Professor Chunming Qiao directs the Lab for Advanced Network Design, Analysis, and Research (LANDER), which conducts cutting-edge research with current foci on optical networking and survivability/availability in cloud computing, active-safety and infotainment in transportation systems, and low-cost and low-power sensors and mobile (robotic) sensor networks. He has published about 100 and 160 papers in leading technical journals and conference proceedings, respectively, with an h-index above 50 (according to Google Scholar). He pioneered research on Optical Internet, and in particular, the optical burst switching (OBS). One of his paper on OBS alone has been cited for more than 2000 times. In addition, his work on integrated cellular and ad hoc relaying systems (iCAR), started in 1999, is recognized as the harbinger for today's push towards the convergence between heterogeneous wireless technologies, and has been featured in BusinessWeek and Wireless Europe, as well as at the websites of New Scientists and CBC. His Research has been funded by ten NSF grants including two ITR awards, and by major IT and telecommunications companies including Alcatel Research, Fujitsu Labs, Cisco, Google, NEC labs, Nokia, Nortel Networks, Sprint Advanced Technology Lab, and Telcordia, as well as Industrial Technology Research Institute (in Taiwan). Dr. Qiao has given a dozen of keynotes, and numerous invited talks on the above research topics. He has chaired and co-chaired a dozen of international conferences and workshops. He was an editor of IEEE Transactions On Networking and Trans on Paralle and Distributed Sytems, and a guest-editor for several IEEE Journal on Selected Areas in Communications (JSAC) issues. He was the chair of the IEEE Technical Committee on High Speed Networks (HSN) and \the IEEE Subcommittee on Integrated Fiber and Wireless Technologies (FiWi) which he founded. He was elected to IEEE Fellow for his contributions to optical and wireless network architectures and protocols.
Dr. Janos Sztipanovits is currently the E. Bronson Ingram Distinguished Professor of Engineering at Vanderbilt University. He is founding director of the Institute for Software Integrated Systems (ISIS). His current research interest includes the foundation and applications of Model-Integrated Computing for the design of Cyber Physical Systems. His other research contributions include structurally adaptive systems, autonomous systems, design space exploration and systems-security co-design technology. He served as program manager and acting deputy director of DARPA/ITO between 1999 and 2002 and he was member of the US Air Force Scientific Advisory Board between 2006-2010. He was founding chair of the ACM Special Interest Group on Embedded Software (SIGBED). Dr. Sztipanovits was elected Fellow of the IEEE in 2000 and external member of the Hungarian Academy of Sciences in 2010. He graduated (Summa Cum Laude) from the Technical University of Budapest in 1970 and received his doctorate from the Hungarian Academy of Sciences in 1980.

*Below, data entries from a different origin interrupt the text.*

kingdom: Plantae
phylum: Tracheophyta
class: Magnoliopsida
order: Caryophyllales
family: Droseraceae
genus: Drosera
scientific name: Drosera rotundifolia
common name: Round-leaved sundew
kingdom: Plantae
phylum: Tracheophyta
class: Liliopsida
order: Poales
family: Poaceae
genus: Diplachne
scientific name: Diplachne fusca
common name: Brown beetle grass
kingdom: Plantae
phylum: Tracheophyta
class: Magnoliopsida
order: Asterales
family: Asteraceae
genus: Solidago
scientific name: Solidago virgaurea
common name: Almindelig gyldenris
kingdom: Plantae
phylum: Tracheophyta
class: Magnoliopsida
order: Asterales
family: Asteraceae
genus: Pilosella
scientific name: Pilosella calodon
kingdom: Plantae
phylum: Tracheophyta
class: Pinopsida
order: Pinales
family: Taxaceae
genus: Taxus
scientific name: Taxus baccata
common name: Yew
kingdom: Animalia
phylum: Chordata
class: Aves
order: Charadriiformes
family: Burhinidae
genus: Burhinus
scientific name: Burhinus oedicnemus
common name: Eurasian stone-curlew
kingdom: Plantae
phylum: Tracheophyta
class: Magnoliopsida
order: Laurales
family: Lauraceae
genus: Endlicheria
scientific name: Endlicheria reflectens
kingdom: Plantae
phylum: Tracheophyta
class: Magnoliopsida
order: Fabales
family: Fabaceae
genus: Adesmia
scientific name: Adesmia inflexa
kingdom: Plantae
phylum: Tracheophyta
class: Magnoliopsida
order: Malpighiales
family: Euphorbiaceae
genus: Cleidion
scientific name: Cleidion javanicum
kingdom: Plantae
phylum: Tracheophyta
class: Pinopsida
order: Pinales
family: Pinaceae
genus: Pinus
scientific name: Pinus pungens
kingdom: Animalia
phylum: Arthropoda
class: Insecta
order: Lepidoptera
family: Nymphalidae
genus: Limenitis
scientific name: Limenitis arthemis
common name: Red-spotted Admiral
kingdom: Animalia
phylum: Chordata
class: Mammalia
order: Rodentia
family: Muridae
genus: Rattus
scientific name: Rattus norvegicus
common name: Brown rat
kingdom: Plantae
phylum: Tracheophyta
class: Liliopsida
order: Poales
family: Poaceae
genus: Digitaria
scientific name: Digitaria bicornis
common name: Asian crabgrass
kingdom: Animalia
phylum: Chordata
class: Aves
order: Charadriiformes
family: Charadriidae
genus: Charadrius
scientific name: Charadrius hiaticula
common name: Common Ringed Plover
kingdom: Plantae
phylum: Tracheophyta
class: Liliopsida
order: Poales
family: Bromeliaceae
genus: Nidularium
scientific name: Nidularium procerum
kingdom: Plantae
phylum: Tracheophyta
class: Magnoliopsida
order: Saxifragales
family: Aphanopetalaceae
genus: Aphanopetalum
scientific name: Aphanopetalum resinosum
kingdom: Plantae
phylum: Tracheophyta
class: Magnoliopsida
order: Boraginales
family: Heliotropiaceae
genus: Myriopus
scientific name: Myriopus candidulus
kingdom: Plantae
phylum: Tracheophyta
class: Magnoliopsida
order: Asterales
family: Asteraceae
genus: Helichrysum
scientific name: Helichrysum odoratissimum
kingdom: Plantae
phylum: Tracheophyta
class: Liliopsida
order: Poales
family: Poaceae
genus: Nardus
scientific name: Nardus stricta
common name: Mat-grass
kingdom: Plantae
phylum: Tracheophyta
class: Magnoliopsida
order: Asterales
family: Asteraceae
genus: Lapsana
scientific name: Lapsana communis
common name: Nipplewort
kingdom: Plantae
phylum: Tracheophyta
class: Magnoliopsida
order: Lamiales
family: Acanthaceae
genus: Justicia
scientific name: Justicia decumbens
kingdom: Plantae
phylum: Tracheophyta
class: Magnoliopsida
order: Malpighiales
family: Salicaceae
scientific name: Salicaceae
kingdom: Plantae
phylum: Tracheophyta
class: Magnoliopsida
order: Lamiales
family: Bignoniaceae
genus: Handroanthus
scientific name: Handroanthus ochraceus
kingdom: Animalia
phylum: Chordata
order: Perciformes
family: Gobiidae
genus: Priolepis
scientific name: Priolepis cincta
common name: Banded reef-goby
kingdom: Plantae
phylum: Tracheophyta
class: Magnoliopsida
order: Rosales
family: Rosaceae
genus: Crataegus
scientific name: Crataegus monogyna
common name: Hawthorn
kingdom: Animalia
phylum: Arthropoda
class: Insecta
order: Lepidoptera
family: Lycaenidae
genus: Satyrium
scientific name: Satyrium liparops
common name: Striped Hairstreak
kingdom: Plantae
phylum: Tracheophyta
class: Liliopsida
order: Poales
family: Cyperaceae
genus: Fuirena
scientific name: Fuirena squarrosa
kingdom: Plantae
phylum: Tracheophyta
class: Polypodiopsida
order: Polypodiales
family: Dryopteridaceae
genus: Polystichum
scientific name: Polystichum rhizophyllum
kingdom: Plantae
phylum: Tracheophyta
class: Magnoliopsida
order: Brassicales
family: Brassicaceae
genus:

Peter Volgyesi is a Research Scientist at the Institute for Software Integrated Systems at Vanderbilt University. In the past decade Mr. Volgyesi has been working on several novel and high impact projects sponsored by DARPA, NSF, ONR, ARL and industrial companies (Lockheed Martin, BAE Systems, the Boeing Company, Raytheon, Microsoft). He is one of the architects of the Generic Modeling Environment, a widely used metaprogrammable visual modeling tool, and WebGME - its modern web-based variant. Mr. Volgyesi had a leading role in developing the real-time signal processing algorithms in PinPtr, a low cost, low power countersniper system. He also participated in the development of the Radio Interferometric Positioning System (RIPS), a patented technology for accurate low-power node localization. As PI on two NSF funded projects Mr. Volgyesi and his team developed a low-power software-defined radio platform (MarmotE) and a component-based development toolchain targeting multicore SoC architectures for wireless cyber-physical systems. His team won the Preliminary Tournament of the DARPA Spectrum Challenge in September, 2013.
I am currently an Assistant Professor in the Department of Computer Science and Engineering at the University of South Florida. I was a Postdoctoral Associate at Mitsubishi Electric Research Laboratories (MERL), Cambridge, MA from Dec. 2007 to May 2008 and a Postdoctoral Associate in the School of Computing at the University of Utah from May 2008 to May 2009. I received my B.S. and M.S. degrees in electrical engineering from Dalian University of Technology, Dalian, China, in 1997 and 2000, respectively, and Ph.D. degree in computer science from the University of Utah, Salt Lake City, in 2007.
My research interests include robotics, haptics, computer vision, human computer interaction (HCI), and medical applications.